Night People tries to be both a gritty account of life at the bottom of society in contemporary Edinburgh, and a heart-warming story of hope. The interaction of these two concepts ultimately felt too contrived: I needed to be better convinced that some of the characters really could break out from their stereotypes in the way the film wanted me to believe.
The film is entirely character-driven. It is centred on several disparate groups of people, who are merely living out events at the same time and in the same city. The screenplay constantly switches between their individual plots. Night People might be described as a series of short films on similar themes that have been carefully edited together. But that would be unfair. The film needs this variety to disguise the fact that each of the characters spends most of their time in the same location. Unfortunately, since the film is developing half a dozen different stories at once, I think it struggles to give individual characters enough screen-time to engage fully with the audience.

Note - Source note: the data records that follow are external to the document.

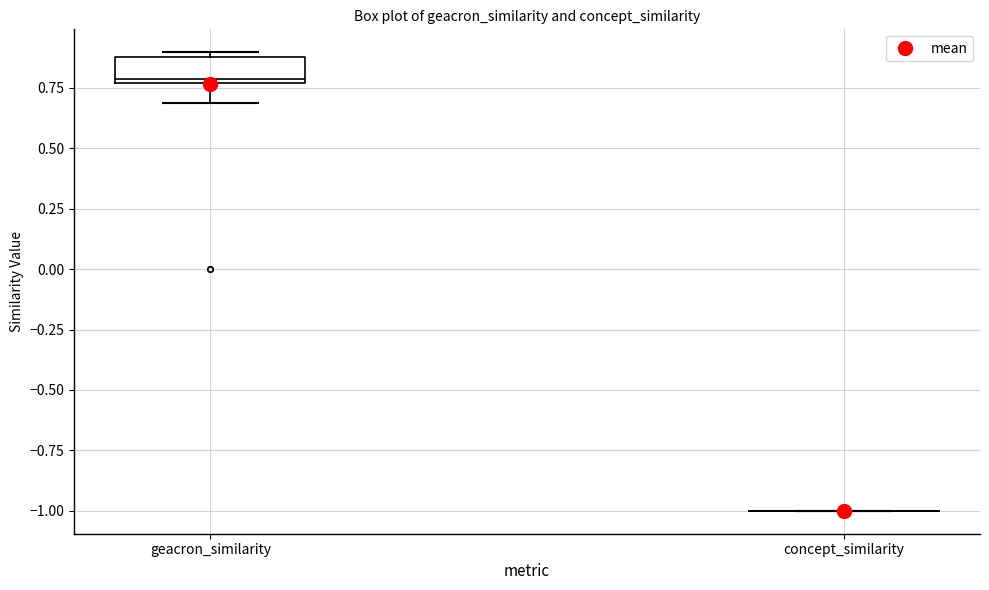

Reading left to right, transcribe this box plot: for each box, give where its median line is, the range the box spans, and where its two whiskers end, as read against the y-axis. The values are not printed on the chart, so give them approximately, as read against the axis.

geacron_similarity: median 0.80, box 0.75 to 0.90, whiskers 0.70 to 0.90 (just above the box's upper edge)
concept_similarity: box collapsed to a line at -1.00, whiskers -1.00 to -1.00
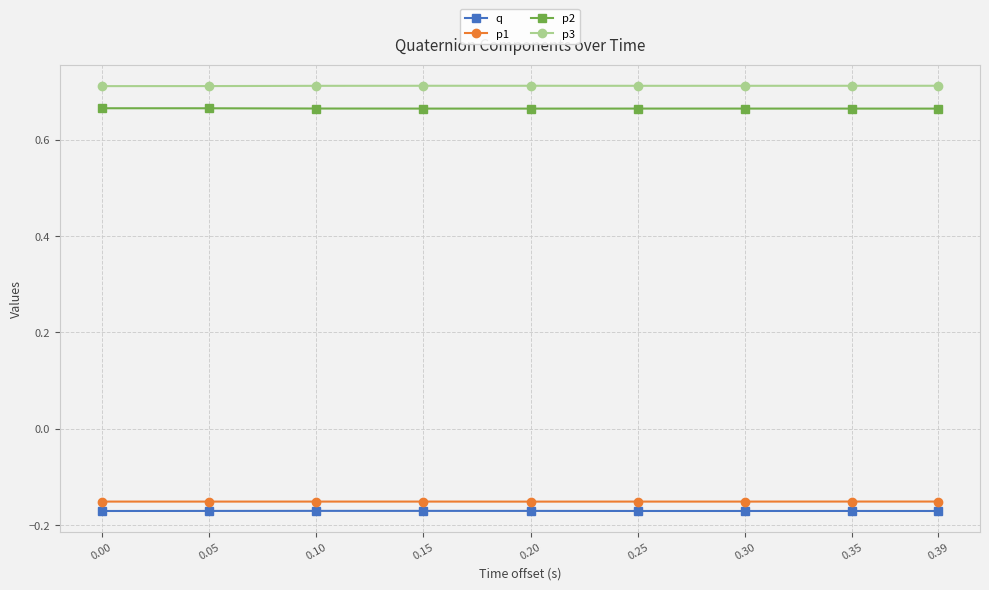

What is the spread (max minus min) of values at 0.35?

0.9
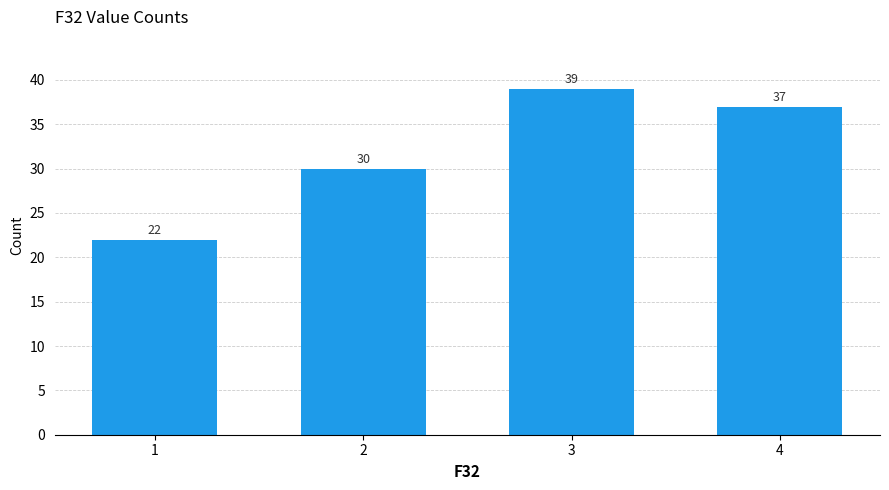

What is the approximate value at 2, to the nearest 5?

30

Night People has a lot going for it. Visually it is very well crafted. The film makes clever use of Edinburgh's ever-changing light and sky to create some visually stunning interludes, which give the other scenes a sense of time and place. The script is strong: Some fantastic one-liners, and the kind of small observations on the human condition that everyone can relate to. Perhaps some of the funniest lines are delivered a 'wee' bit too quickly for non-Scottish audiences to comprehend. Overall the acting is first class, in spite of the relative inexperience of most of the cast.
But in the final analysis, Night People doesn't quite hang together. It's on the verge of being a really good film, but yet it left me feeling hollow.